# Goal of the exercise
Every line from the one with "predict, 04-30-2014: 8782 -> 8649" to the one with "predict, 09-30-2014: 9025 -> 9235", including those two, is to be copied exactly; all other lines of the entries below are left out.

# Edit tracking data
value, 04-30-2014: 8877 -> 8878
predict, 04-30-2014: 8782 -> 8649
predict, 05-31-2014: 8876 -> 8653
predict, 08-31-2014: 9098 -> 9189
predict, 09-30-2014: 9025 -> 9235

...

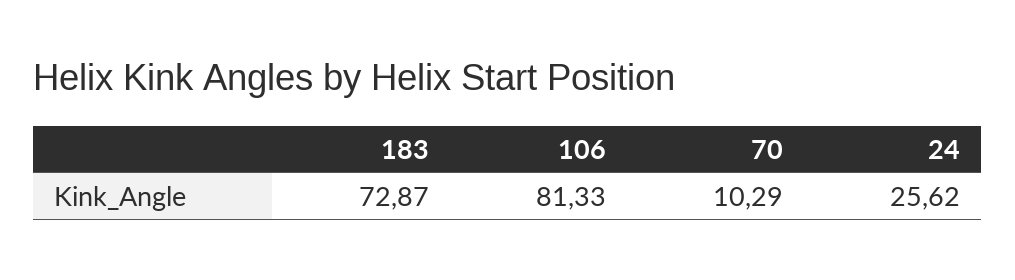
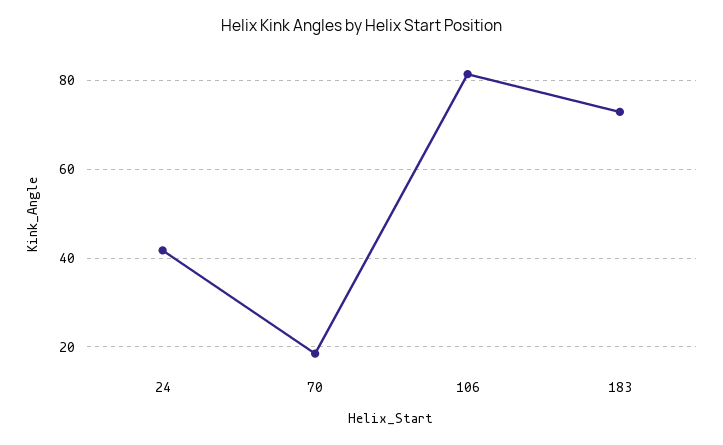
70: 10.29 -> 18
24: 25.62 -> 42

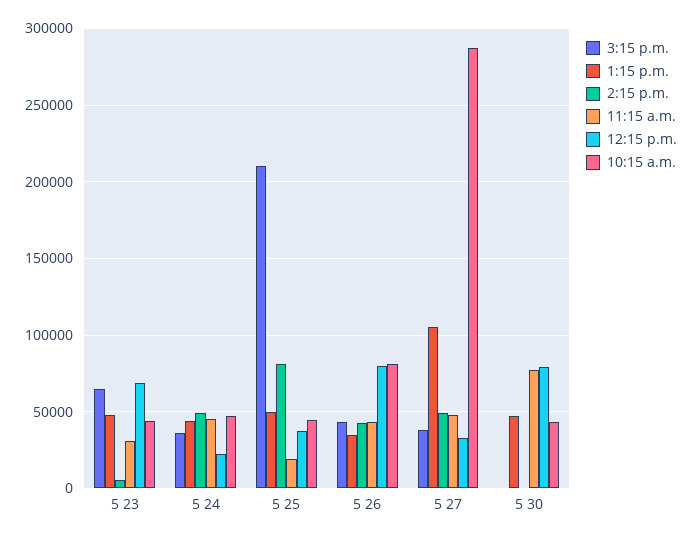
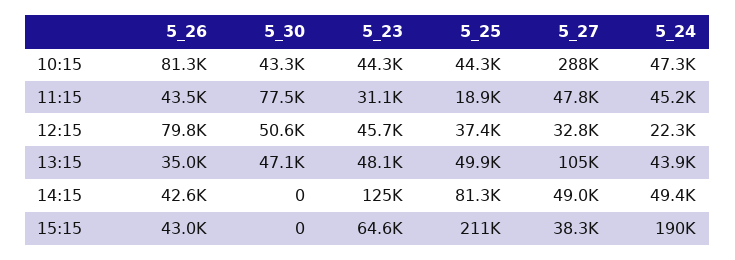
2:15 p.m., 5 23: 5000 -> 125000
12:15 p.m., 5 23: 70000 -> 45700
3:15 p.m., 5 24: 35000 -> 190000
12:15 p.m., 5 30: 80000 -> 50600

# Solution to this problem
predict, 04-30-2014: 8782 -> 8649
predict, 05-31-2014: 8876 -> 8653
predict, 08-31-2014: 9098 -> 9189
predict, 09-30-2014: 9025 -> 9235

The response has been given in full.